IV. "Housing Benefits"
The so called "Housing Benefits" are not deductible from tax and therefore have to be considered when calculating the taxable income.
This also applies, if the employer pays the rent for an apartment in Hong Kong and provides it to his employee rent-free during the term of the employment.
According to Section 9(1) (b) (c) the so called "rental value" is part of the employee's taxable income:
(1) Income from any office or employment includes-
(b) the rental value of any place of residence provided rent-free by the employer or an associated corporation;
(c) where a place of residence is provided by an employer or an associated corporation at a rent less than the rental value, the excess of the rental value over such rent;..........
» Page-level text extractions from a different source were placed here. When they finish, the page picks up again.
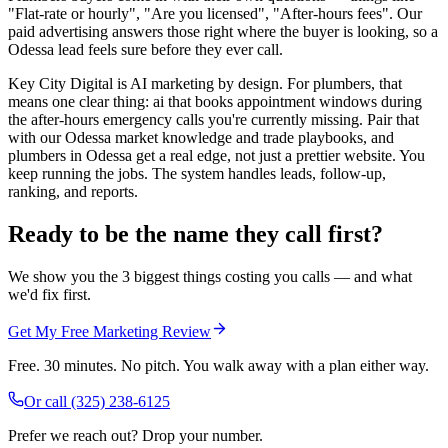
"Flat-rate or hourly", "Are you licensed", "After-hours fees". Our
paid advertising answers those right where the buyer is looking, so a
Odessa lead feels sure before they ever call.
Key City Digital is AI marketing by design. For plumbers, that
means one clear thing: ai that books appointment windows during
the after-hours emergency calls you're currently missing. Pair that
with our Odessa market knowledge and trade playbooks, and
plumbers in Odessa get a real edge, not just a prettier website. You
keep running the jobs. The system handles leads, follow-up,
ranking, and reports.
Ready to be the name they call first?
We show you the 3 biggest things costing you calls — and what
we'd fix first.
Get My Free Marketing Review
Free. 30 minutes. No pitch. You walk away with a plan either way.
Or call
(325) 238-6125
Prefer we reach out? Drop your number.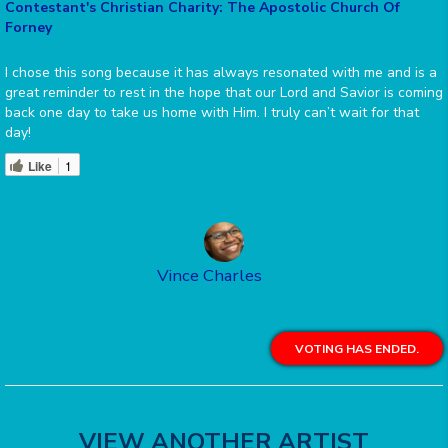
Contestant's Christian Charity: The Apostolic Church Of
Forney
I chose this song because it has always resonated with me and is a
great reminder to rest in the hope that our Lord and Savior is coming
back one day to take us home with Him. I truly can’t wait for that
day!
Like
1
Vince Charles
VOTING HAS ENDED.
VIEW ANOTHER ARTIST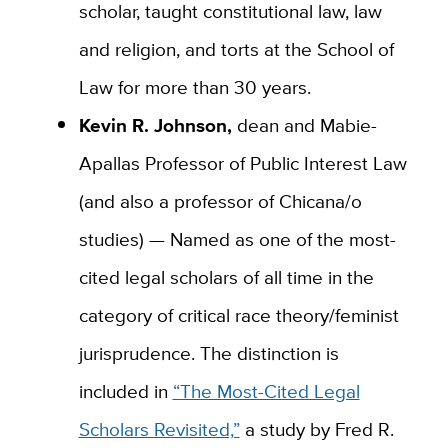
scholar, taught constitutional law, law
and religion, and torts at the School of
Law for more than 30 years.
Kevin R. Johnson,
dean and Mabie-
Apallas Professor of Public Interest Law
(and also a professor of Chicana/o
studies) — Named as one of the most-
cited legal scholars of all time in the
category of critical race theory/feminist
jurisprudence. The distinction is
included in
“The Most-Cited Legal
Scholars Revisited,”
a study by Fred R.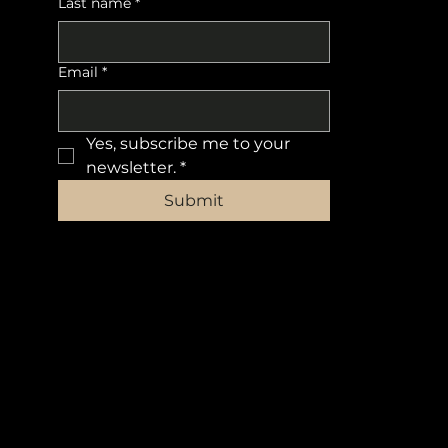
Last name
*
Email
*
Yes, subscribe me to your 
newsletter.
*
Submit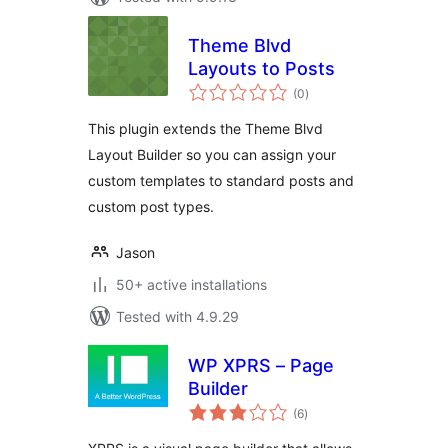
Theme Blvd
Layouts to Posts
total
(0
)
ratings
This plugin extends the Theme Blvd
Layout Builder so you can assign your
custom templates to standard posts and
custom post types.
Jason
50+ active installations
Tested with 4.9.29
WP XPRS – Page
Builder
total
(6
)
ratings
It is significant whether the employee's residence is provided 100 % rent-free, or only for less than the normal rental value.
2. 100% rent-free
In case the residence is provided 100 % rent-free the surplus to be added to the taxable income is dependant on the type of accommodation.
|Type of accommodation||Surplus in %|
|flat or serviced apartment||10%|
|two rooms in a Hotel, Hostel or Boarding House||8%|
|one room in a Hotel, Hostel or Boarding House||4%|
Note: If the employer provided a flat which is shared by more than one employee, the computation of the rental value is the same as that for a hotel, hostel or boarding house.
3. Provision for less than the normal rental value
In the case the employer provides to the employee his residence for a rent less than the rental value, the excess of the rental value over such rent is a taxable income, according to Inland Revenue Ordinance (Cap 112), section 9 (1)(c).
1 Case No. D8/92, 7 IRBRD 107
The content of this article is intended to provide a general guide to the subject matter. Specialist advice should be sought about your specific circumstances.